Il existe également différentes techniques d’empâtage : la chauffe directe, l’infusion ou la décoction. Attention cependant, l’empâtage n’est réalisé seulement dans le brassage dit “tout grain”. Lors de l’utilisation d’extrait de malt, l’empâtage a été préalablement réalisé.

méthodes d’empâtage Selon les traditions brassicoles différentes méthodes d’empâtage sont menées. Ainsi, en général, les britanniques ont pour habitudes de privilégier la chauffe directe, les franco-belges préfèrent l’infusion et les allemands travaillent préférentiellement en décoction.

1- Chauffe directe Dans cette technique, le malt concassé est mélangé directement dans l’eau, dans une cuve de brassage. Cette cuve de brassage est placée sur une source de chaleur ou est électrique. La température est contrôlée et la chauffe est directement ajustée selon que la maische est trop chaude ou trop froide. Il s’agit de la technique la plus simple à mettre en œuvre. Il est possible d’envisager une chauffe directe avec recirculation du moût pour une meilleure homogénéisation et éviter le malt brûlé en fond de cuve.

2- Infusion Ici, la maische est mise à bonne température dans un équipement isolé thermiquement. En général, le brasseur utilise l’équivalent d’une glacière plus ou moins élaborée, selon qu’elle comporte un robinet ou un système de filtration. Cette technique est un peu plus complexe car elle nécessite des calculs préalables pour établir la quantité et la température de l’eau à ajouter. La température est également contrôlée. Si un ajustement est nécessaire, un volume d’eau plus ou moins chaud, plus ou moins important, est additionné. Cependant cette technique ne nécessite pas de brassage, la température étant par principe homogène.

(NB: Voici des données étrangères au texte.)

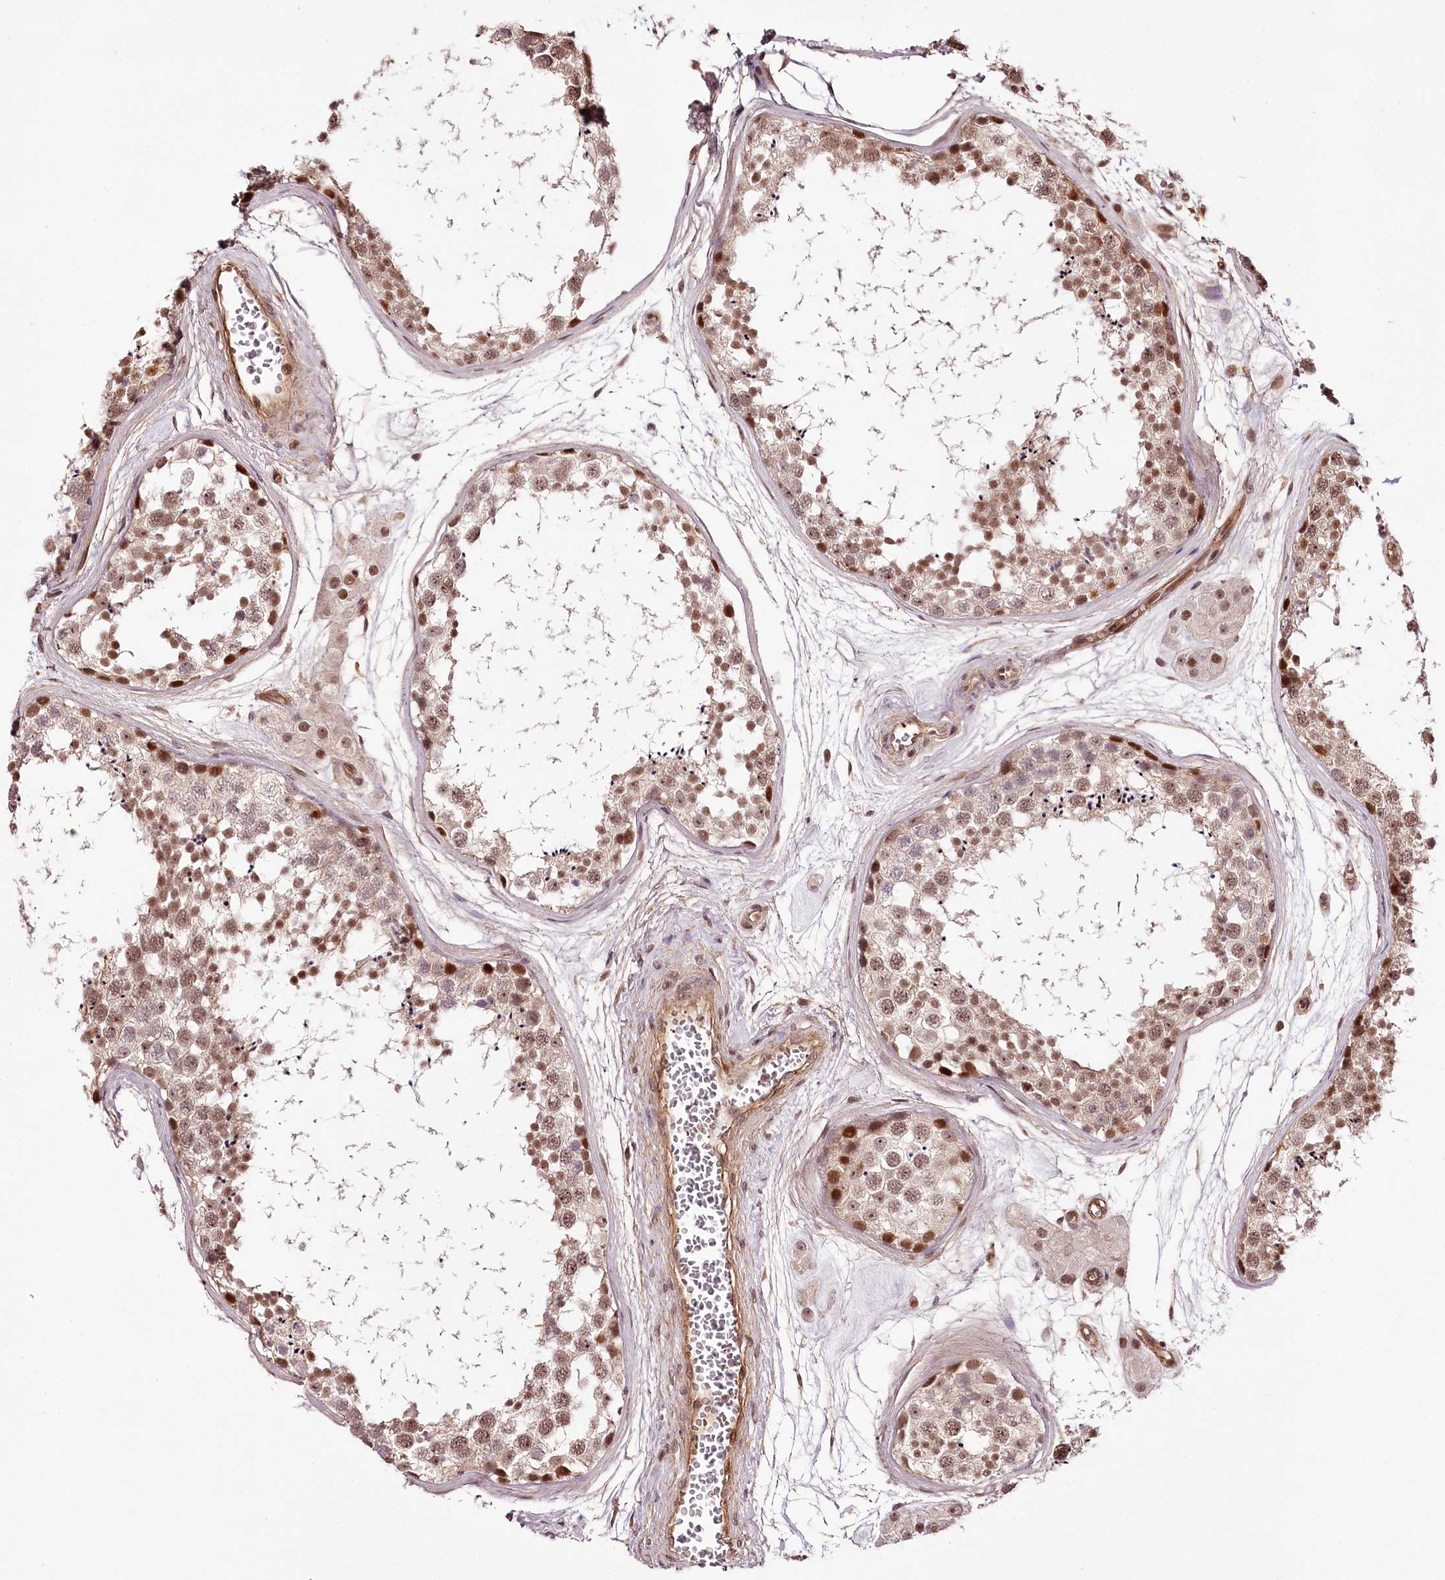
{"staining": {"intensity": "moderate", "quantity": ">75%", "location": "cytoplasmic/membranous,nuclear"}, "tissue": "testis", "cell_type": "Cells in seminiferous ducts", "image_type": "normal", "snomed": [{"axis": "morphology", "description": "Normal tissue, NOS"}, {"axis": "topography", "description": "Testis"}], "caption": "About >75% of cells in seminiferous ducts in unremarkable human testis display moderate cytoplasmic/membranous,nuclear protein expression as visualized by brown immunohistochemical staining.", "gene": "TTC33", "patient": {"sex": "male", "age": 56}}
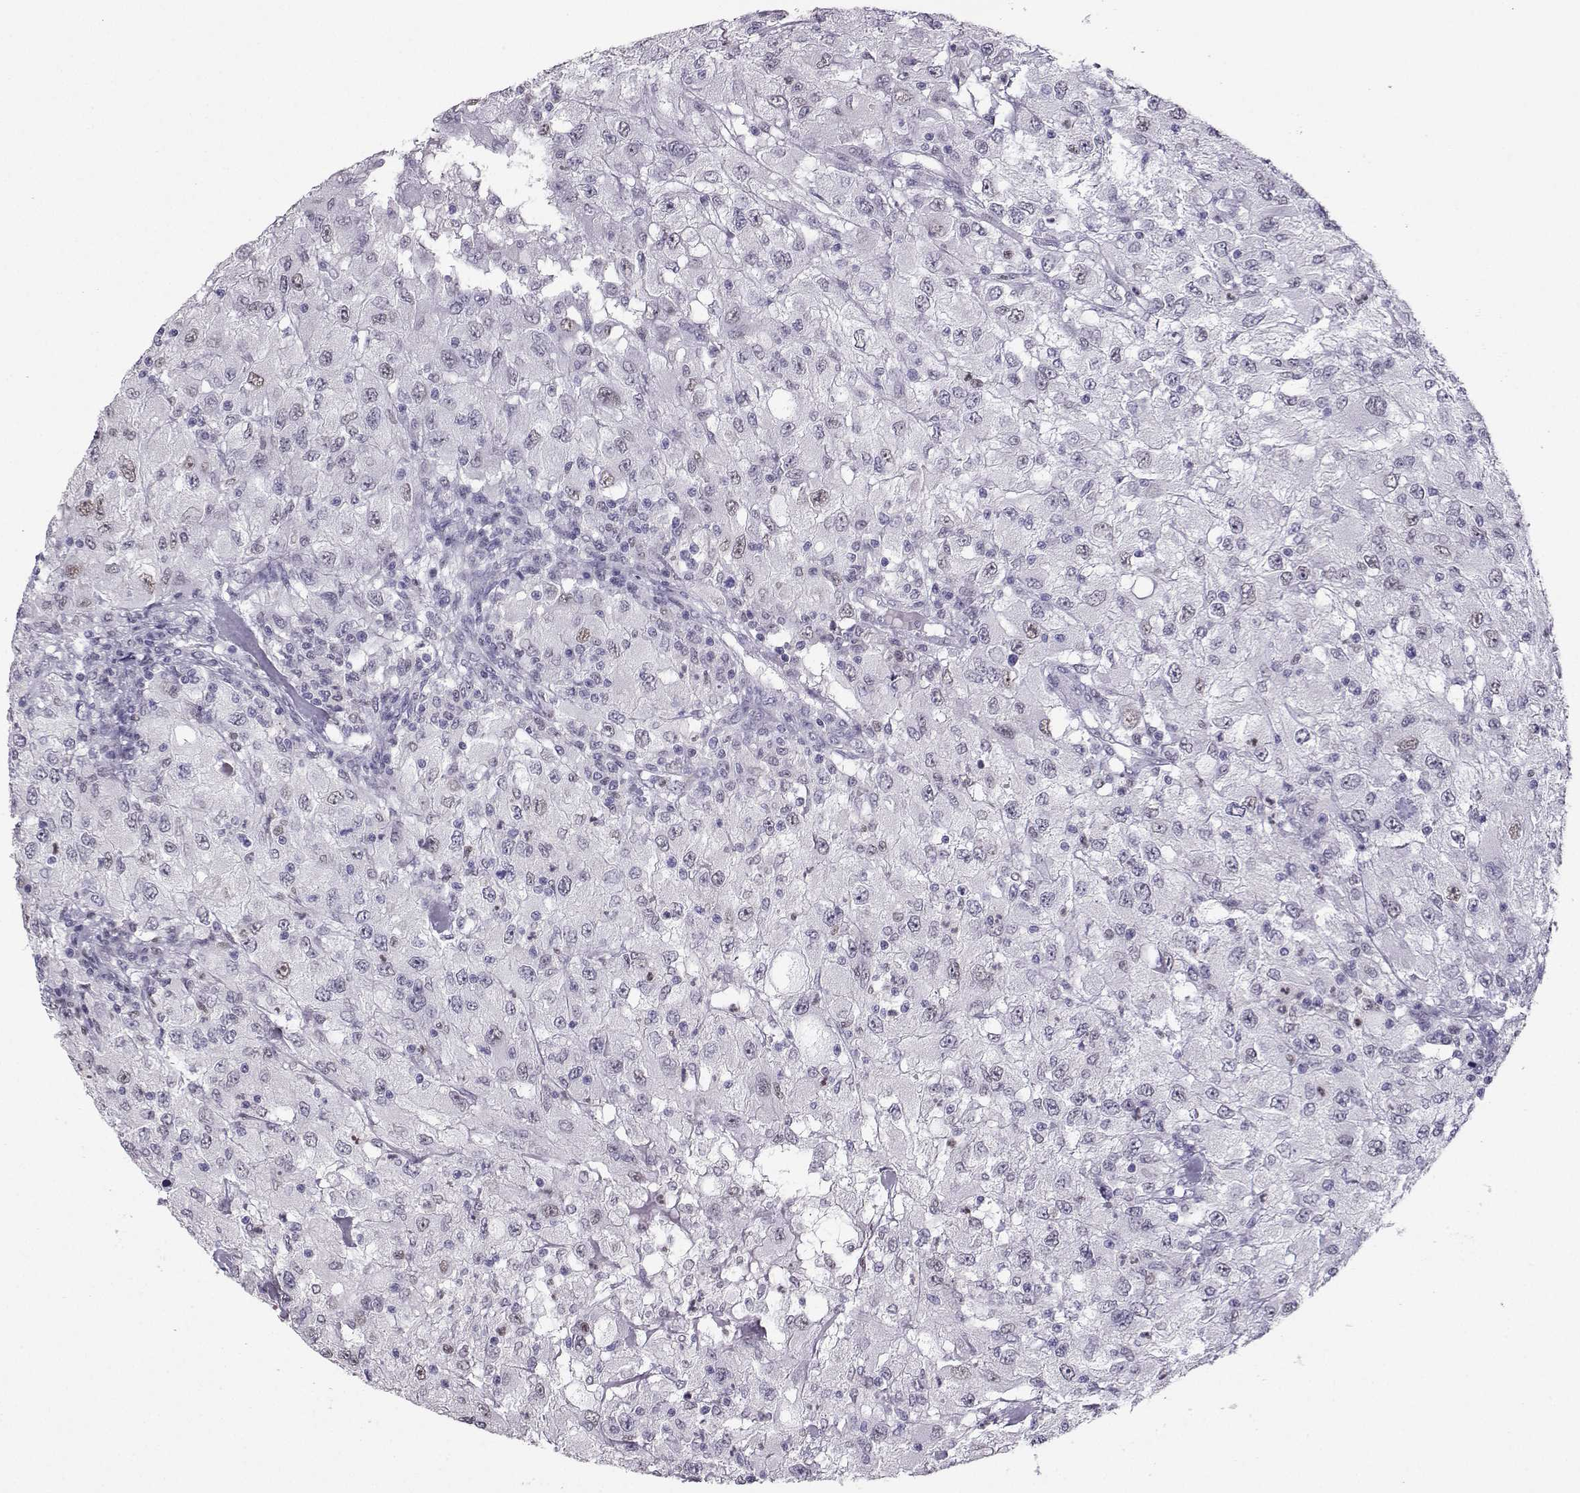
{"staining": {"intensity": "negative", "quantity": "none", "location": "none"}, "tissue": "renal cancer", "cell_type": "Tumor cells", "image_type": "cancer", "snomed": [{"axis": "morphology", "description": "Adenocarcinoma, NOS"}, {"axis": "topography", "description": "Kidney"}], "caption": "The immunohistochemistry image has no significant expression in tumor cells of renal cancer (adenocarcinoma) tissue. (Brightfield microscopy of DAB (3,3'-diaminobenzidine) immunohistochemistry at high magnification).", "gene": "TEDC2", "patient": {"sex": "female", "age": 67}}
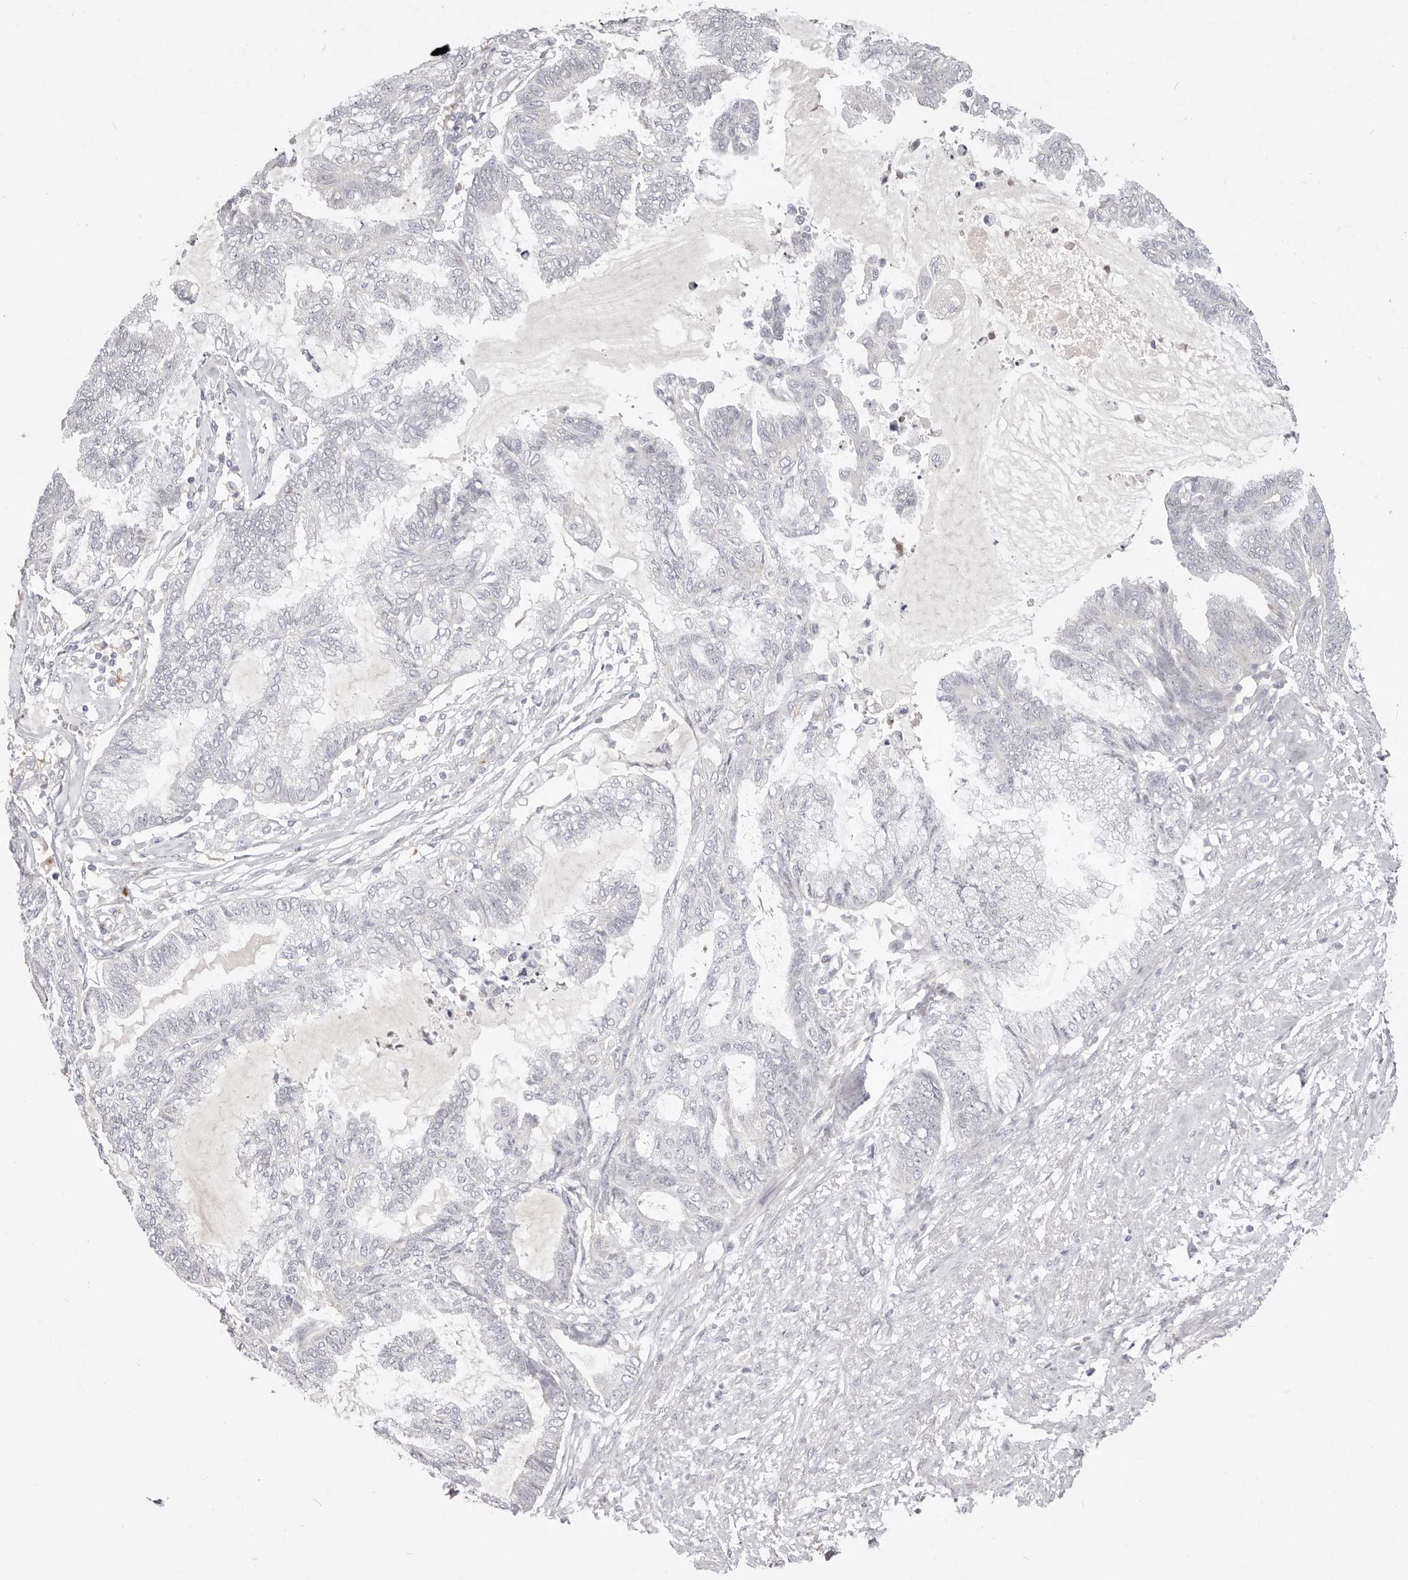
{"staining": {"intensity": "negative", "quantity": "none", "location": "none"}, "tissue": "endometrial cancer", "cell_type": "Tumor cells", "image_type": "cancer", "snomed": [{"axis": "morphology", "description": "Adenocarcinoma, NOS"}, {"axis": "topography", "description": "Endometrium"}], "caption": "Immunohistochemistry image of endometrial cancer (adenocarcinoma) stained for a protein (brown), which shows no expression in tumor cells. (Stains: DAB IHC with hematoxylin counter stain, Microscopy: brightfield microscopy at high magnification).", "gene": "GARNL3", "patient": {"sex": "female", "age": 86}}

3- Décoction Enfin cette technique de décoction est moins utilisée en brassage amateur. En deux mots, il s’agit ici d’extraire et de faire chauffer séparément une partie de la maische. Cette portion est montée à température très haute, permettant ainsi de faire monter la température globale à son retour dans le mélange initial. La décoction aurait le pouvoir de renforcer les saveurs du malt.

un empâtage monopalier ou un empâtage multipalier

1- le monopalier (single temperature infusion) C’est la méthode la plus simple et elle est “suffisante” pour la plupart des styles de bières. La totalité du grain concassé est mis en infusion dans une eau entre 65 et 68°C pendant 30 à 60 minutes. Le monopalier permet un bon ratio sucres fermestescible et non fermentescible. . 2- le multipalier (multi-rest mashing) Choisir un empâtage multipalier c’est choisir peut-être les complications, mais c’est avant tout choisir la précision.

Le brasseur à ce moment la possibilité d’ajuster précisément le profil de sa bière (plus ou moins sucrée, plus ou moins alcoolisée). Certains palier vous permettent de parfaire la turbidité, votre tenue de mousse. Certains styles de bière ne sont obtenus que par ce processus d’empâtage.